The commission is the bloc’s executive, enforcing rules on matters such as competition and antitrust, and proposing its legislative agenda, for example on further economic integration and banking union. The institution will also be at the vanguard of any response to escalating trade tensions with the U.S. -- a matter of vital interest to the region’s biggest economies -- and in negotiating a future agreement on commerce with the U.K. after Brexit.

Pivotal Role

The ECB under Draghi has been pivotal in keeping the euro region together during the sovereign debt crisis. It’s Outright Monetary Transactions tool, developed during that turmoil provides an important underpinning for the integrity of the single currency.

But now that it has bought government bonds in quantitative easing close to the limits of its rules, and cut interest rates well below zero, the institution is arguably a weakened economic actor.

Facing a resurgent economic crisis, the ECB could deploy a toolkit that has already been much expanded by Draghi. He claims the institution has the “optionality” to extend that array of measures with negative interest rates, long-term loans and asset purchases, if needed. But economists including Adam Posen, a former Bank of England policy maker, say that might not be enough.

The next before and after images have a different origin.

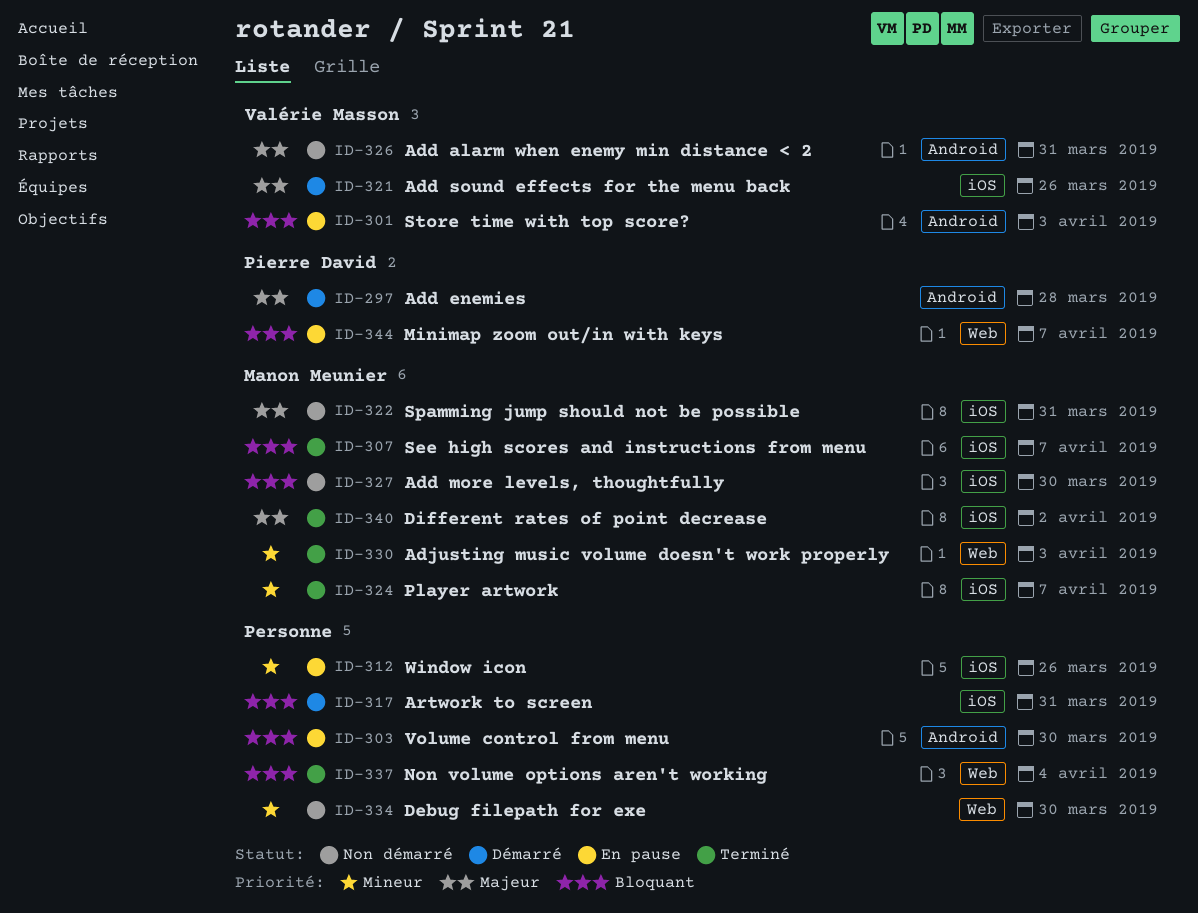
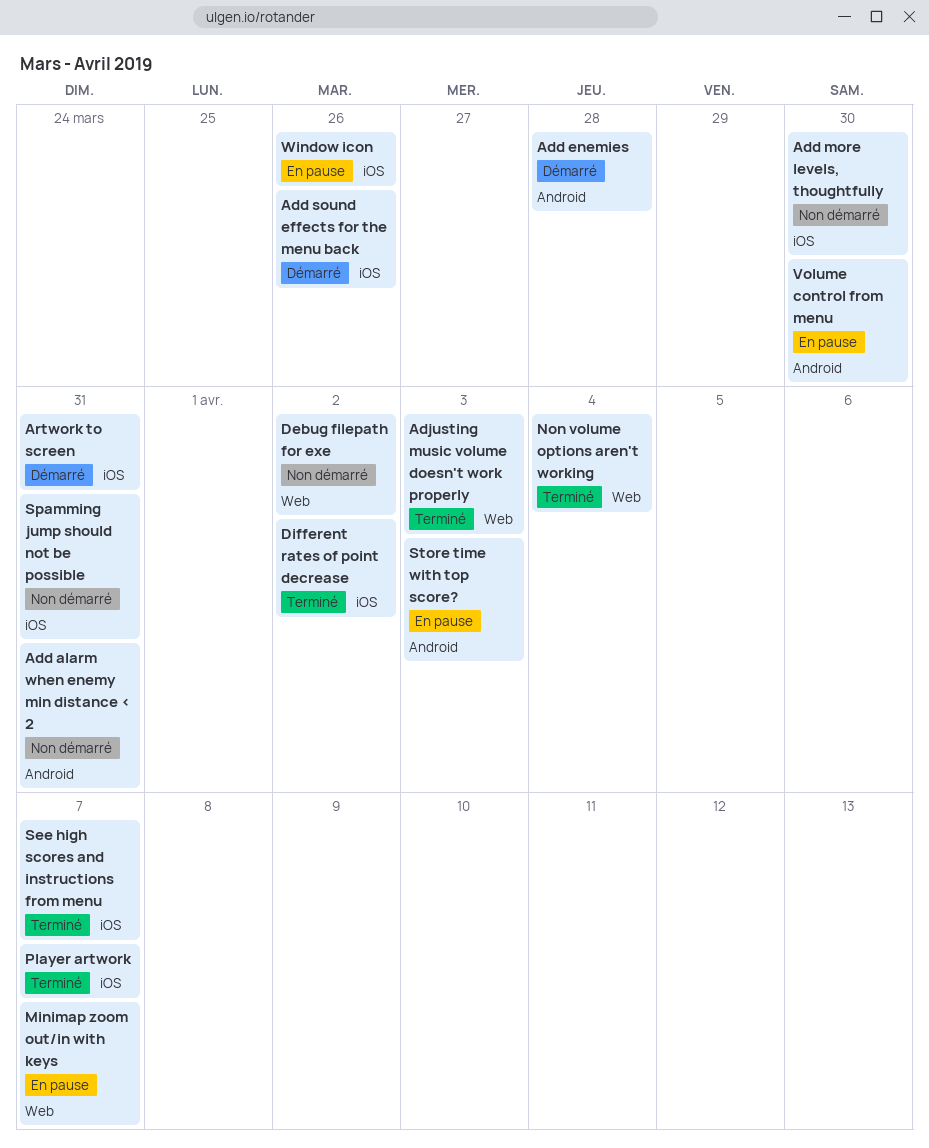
Debug filepath for exe, due: Mar 30 -> Apr 2

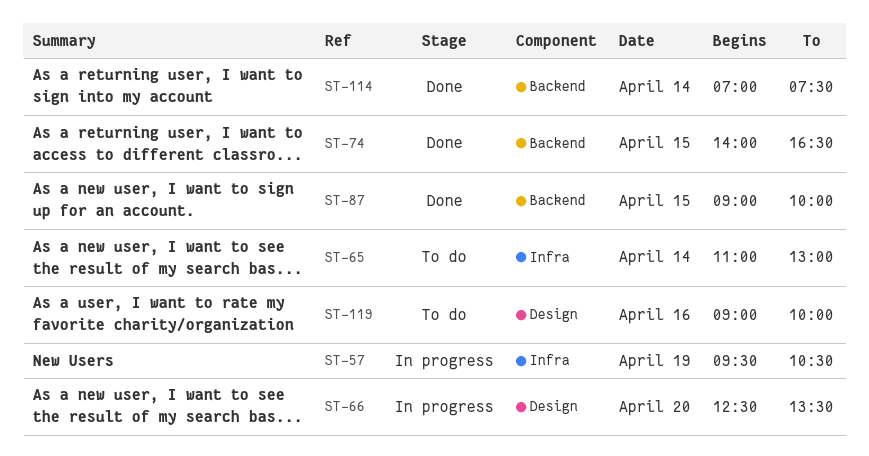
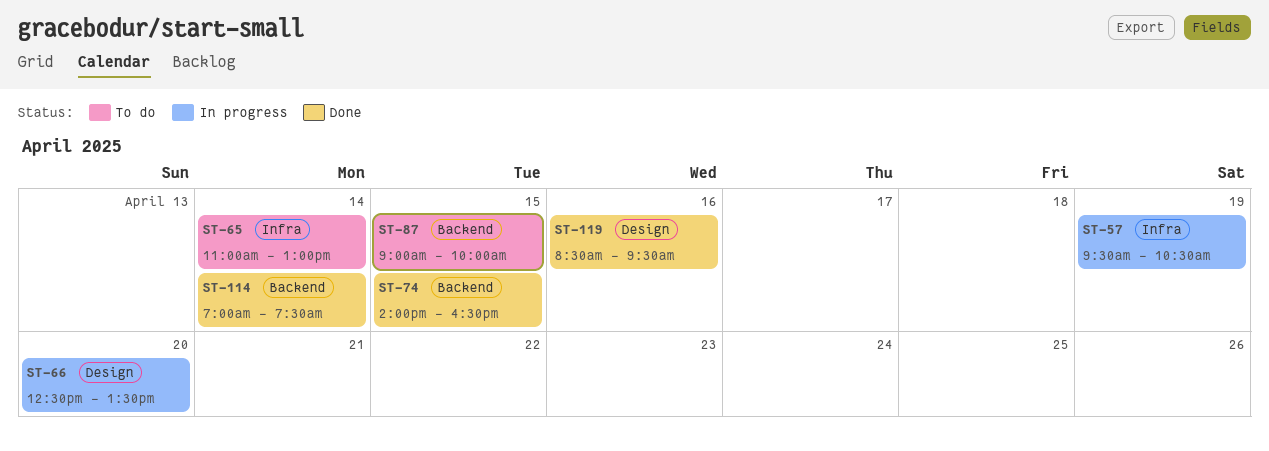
ST-87, status: Done -> To do
ST-119, status: To do -> Done
ST-119, begins: 09:00 -> 08:30
ST-119, ends: 10:00 -> 09:30

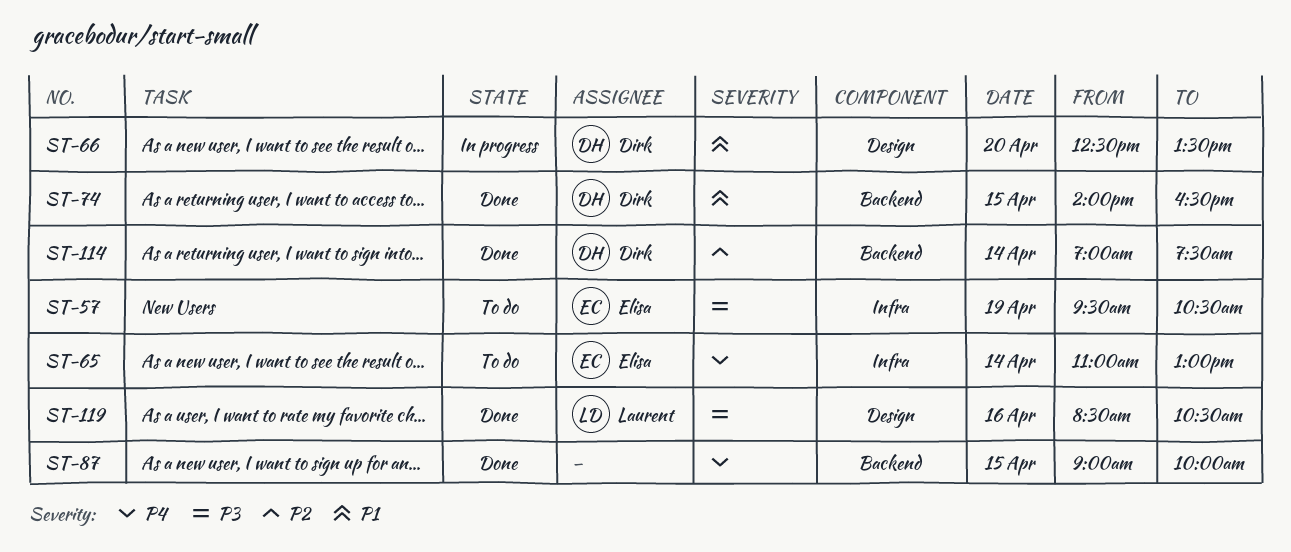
ST-57, status: In progress -> To do
ST-87, status: To do -> Done
ST-119, ends: 09:30 -> 10:30

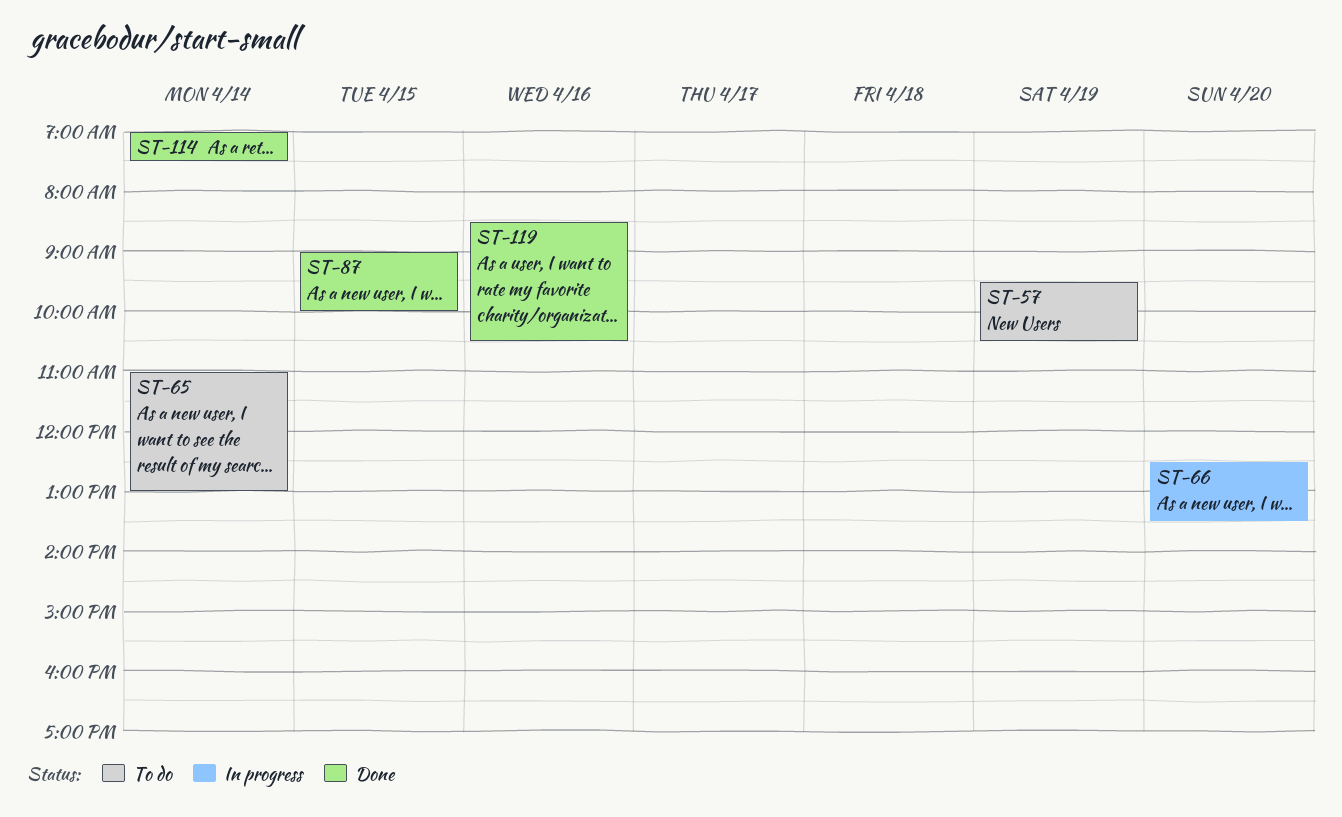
ST-74: present -> none

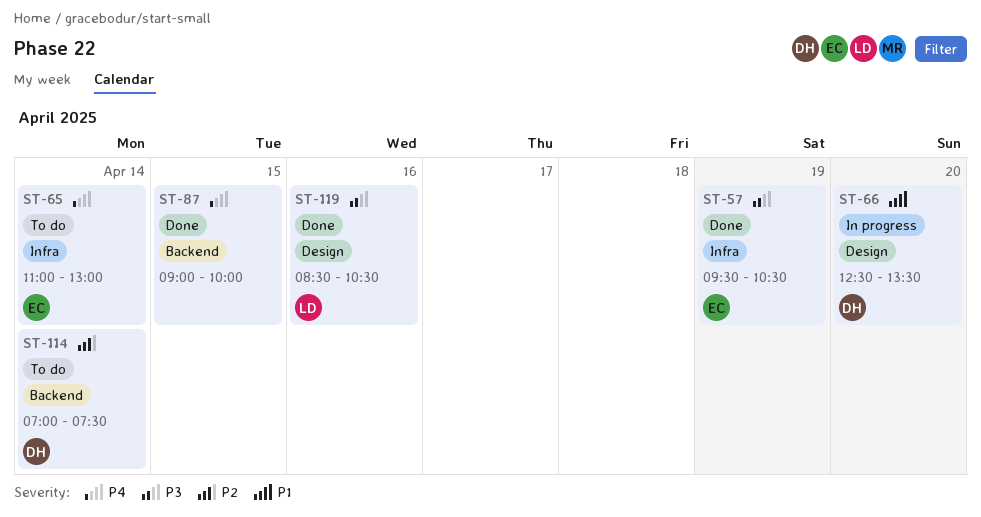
ST-57, status: To do -> Done
ST-114, status: Done -> To do

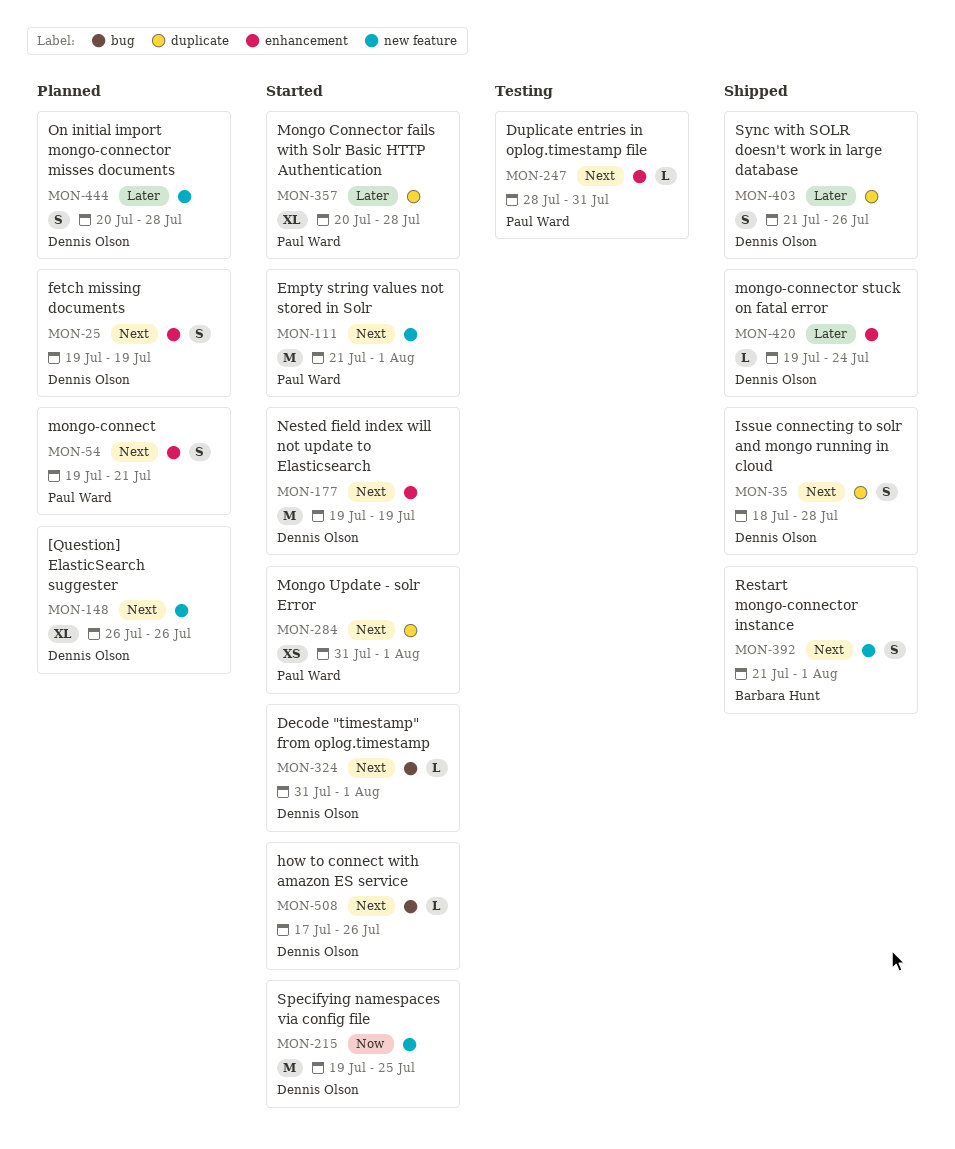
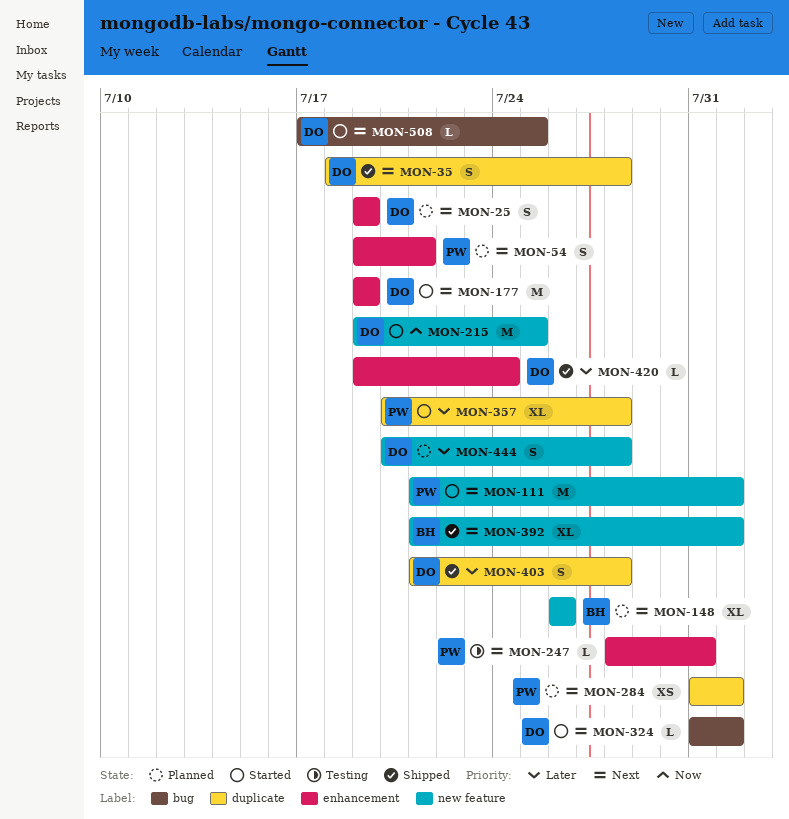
MON-148, owner: Dennis Olson -> Barbara Hunt
MON-284, status: Started -> Planned
MON-392, estimate: S -> XL
MON-403, due: Jul 26 -> Jul 28
MON-508, due: Jul 26 -> Jul 25

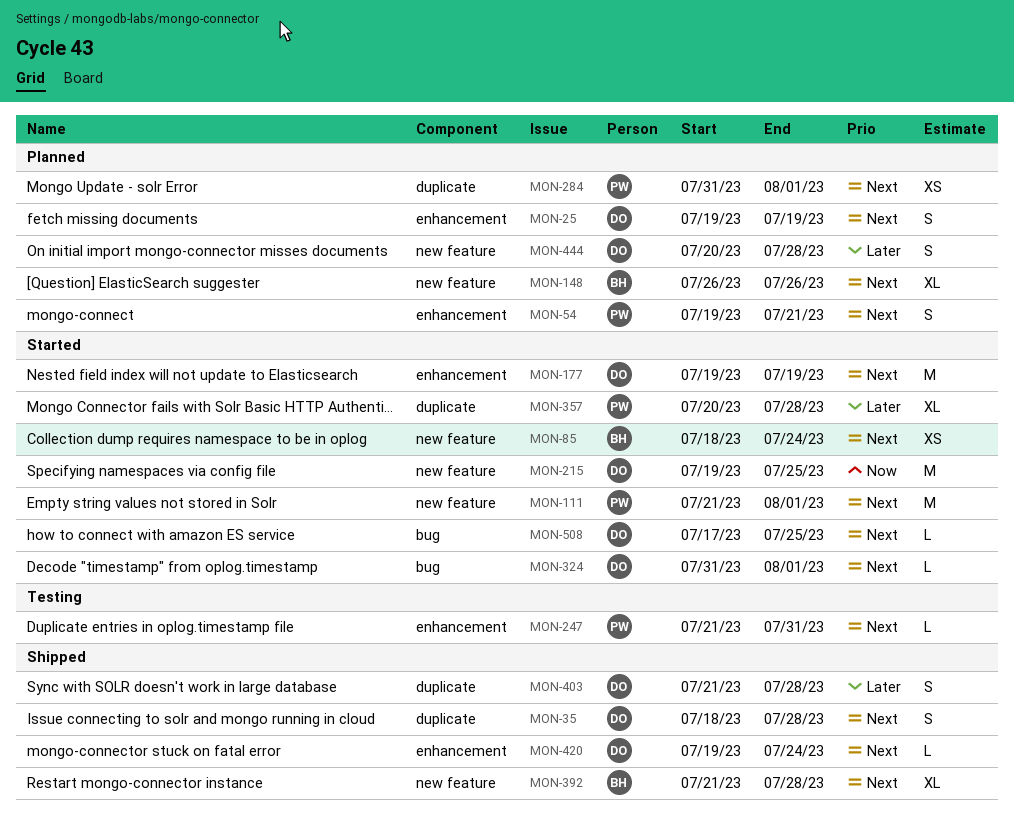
MON-85: none -> present
MON-247, start: Jul 28 -> Jul 21
MON-392, due: Aug 1 -> Jul 28
MON-420, priority: Later -> Next

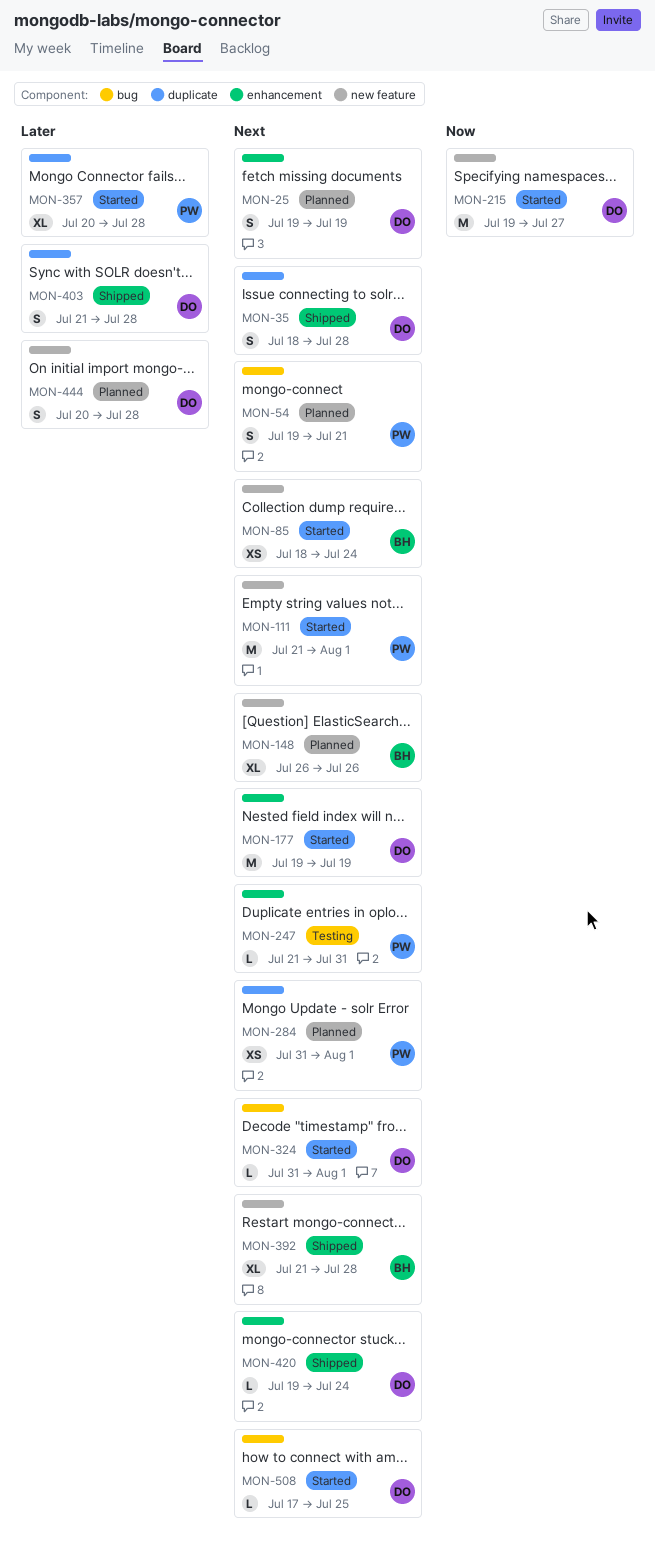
MON-54, label: enhancement -> bug
MON-215, due: Jul 25 -> Jul 27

“If we have another severe downturn, or even moderate downturn, it will fall upon fiscal policy to respond,” said Posen, president of the Peterson Institute for International Economics in Washington.

It’s hard to know what form that would take. In the case of a synchronized fiscal stimulus by national governments -- for example as deployed by the Group of 20 nations during the financial crisis in 2009 -- the ECB might be little more than an observer to the action.

A less conventional response, for example requiring a mix of fiscal and monetary policy, would require the central bank’s participation. Still, political institutions and elected representatives like the euro group of finance ministers might have to take the lead.

“If you have to resume QE or do something else, then you need someone who can make it politically appealing or credible,” said Frederik Ducrozet, a strategist at Banque Pictet & Cie.